MalDuino is an Arduino-powered USB device which emulates a keyboard and has keystroke injection capabilities. It’s still in crowdfunding stage, but has already been fully backed, so we anticipate full production soon. In essence, it implements BadUSB attacks much like the widely known, having appeared on Mr. Robot, USB Rubber Ducky.

It’s like an advanced version of HID tricks to drop malicious files which we previously reported. Once plugged in, MalDuino acts as a keyboard, executing previous configured key sequences at very fast speeds. This is mostly used by IT security professionals to hack into local computers, just by plugging in the unsuspicious USB ‘Pen’.

[Seytonic], the maker of MalDuino, says its objective is it to be a cheaper, fully open source alternative with the big advantage that it can be programmed straight from the Arduino IDE. It’s based on ATmega32u4 like the Arduino Leonardo and will come in two flavors, Lite and Elite. The Lite is quite small and it will fit into almost any generic USB case. There is a single switch used to enable/disable the device for programming.

The Elite version is where it gets exciting. In addition to the MicroSD slot that will be used to store scripts, there is an onboard set of dip switches that can be used to select the script to run. Since the whole platform is open sourced and based on Arduino, the MicroSD slot and dip switches are entirely modular, nothing is hardcoded, you can use them for whatever you want. The most skilled wielders of BadUSB attacks have shown feats like setting up a fake wired network connection that allows all web traffic to be siphoned off to an outside server. This should be possible with the microcontroller used here although not native to the MalDuino’s default firmware.
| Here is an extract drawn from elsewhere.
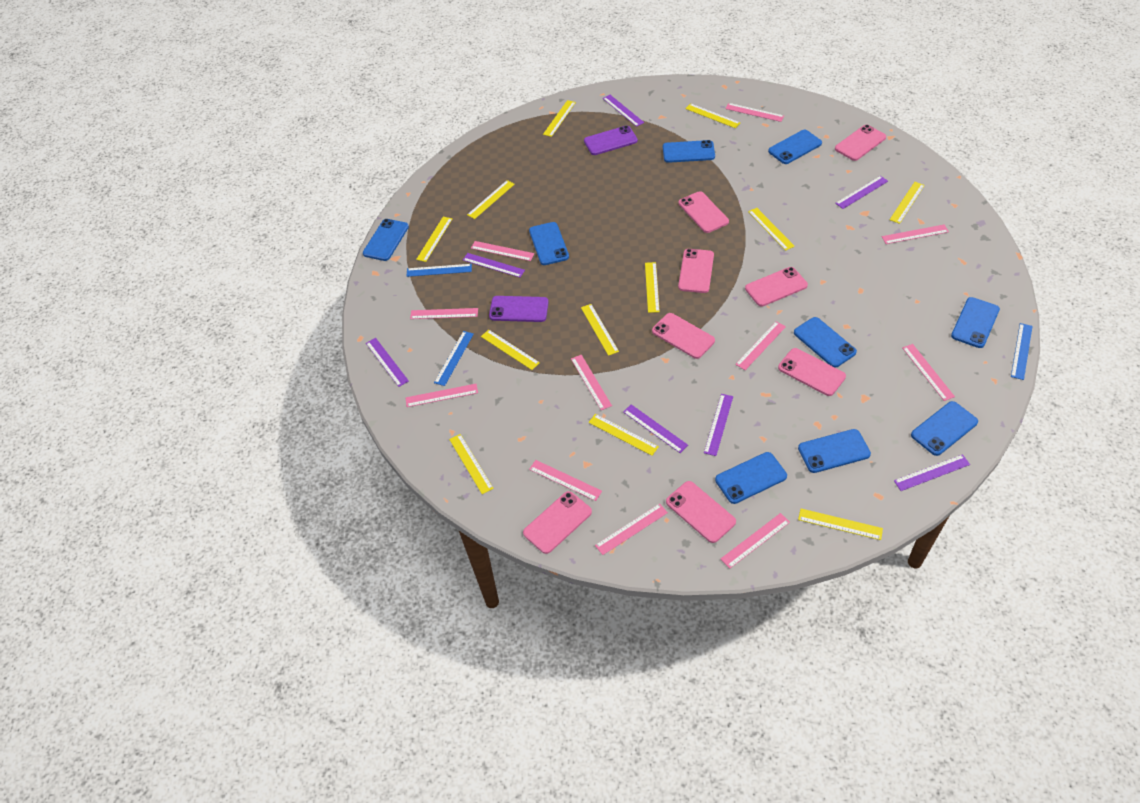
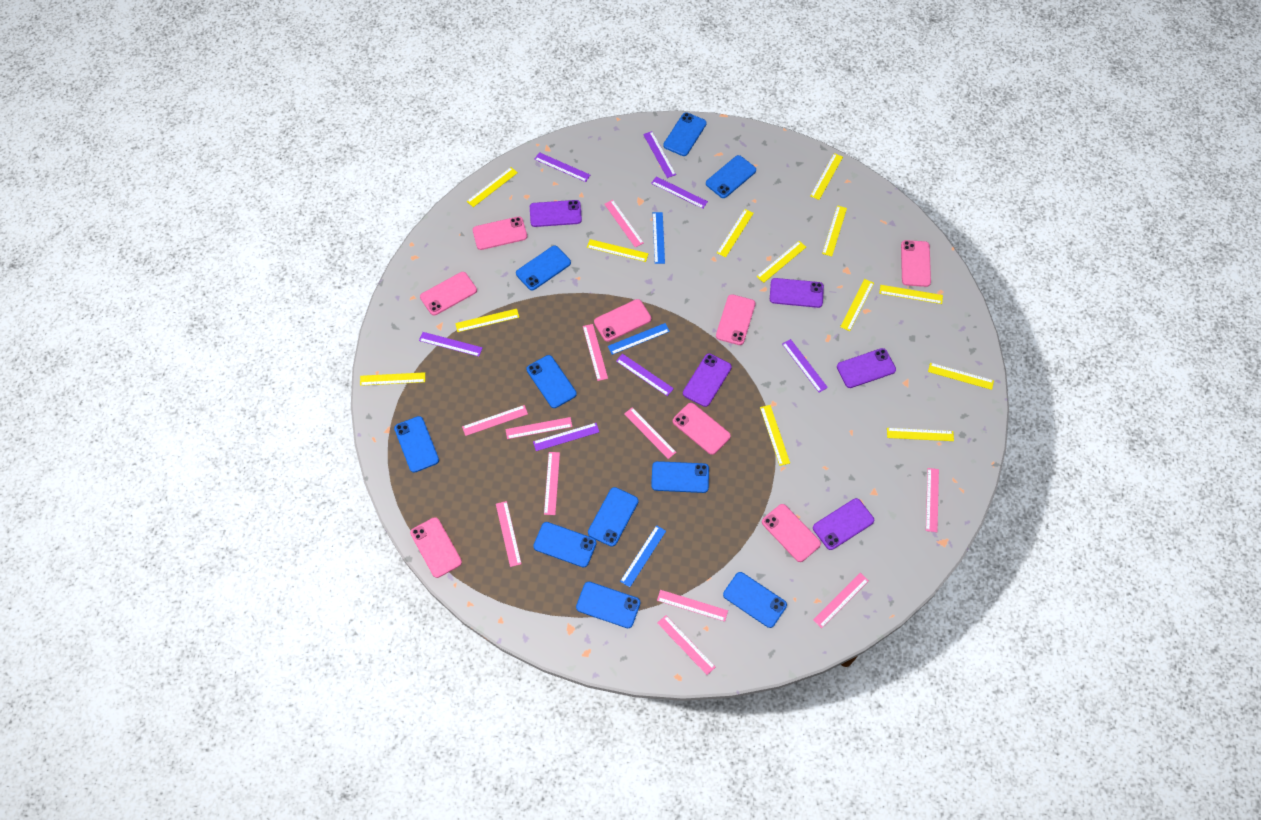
blue phone: [363,219,409,261] [529,222,569,265] [663,140,715,163] [715,452,787,504] [768,130,822,164] [794,317,857,368] [798,429,871,473] [911,401,978,456] [951,297,1000,348] = 9 -> [394,416,439,473] [516,246,571,290] [526,355,577,408] [533,522,597,567] [576,582,640,628] [588,487,639,547] [651,461,709,493] [663,112,707,156] [706,155,756,198] [723,572,787,628] = 10
purple phone: [489,296,549,322] [584,126,638,155] = 2 -> [530,200,582,227] [683,353,732,407] [770,278,824,308] [813,498,874,550] [837,348,896,388] = 5
yellow ruler: [416,217,452,262] [449,434,494,494] [467,180,515,219] [481,330,540,370] [543,100,576,137] [581,304,619,356] [588,414,659,456] [645,262,660,313] [685,103,740,128] [748,208,795,251] [798,509,883,540] [890,182,925,224] = 12 -> [360,372,425,386] [455,309,519,332] [467,167,518,207] [587,239,649,262] [717,209,754,257] [756,241,806,283] [760,405,790,466] [810,153,843,200] [822,205,847,256] [840,279,874,331] [879,285,943,304] [887,428,954,441] [928,363,994,390] = 13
For most users, typical feature hacks might include repurposing the dip switches to modify the settings for a particular script. Instead of storing just scripts on the MicroSD card you could store word lists on it for use in password cracking. It will be interesting to see what people will come up with and the scripts they create since there is a lot of space to tinker and enhanced it. That’s the greatness of open source.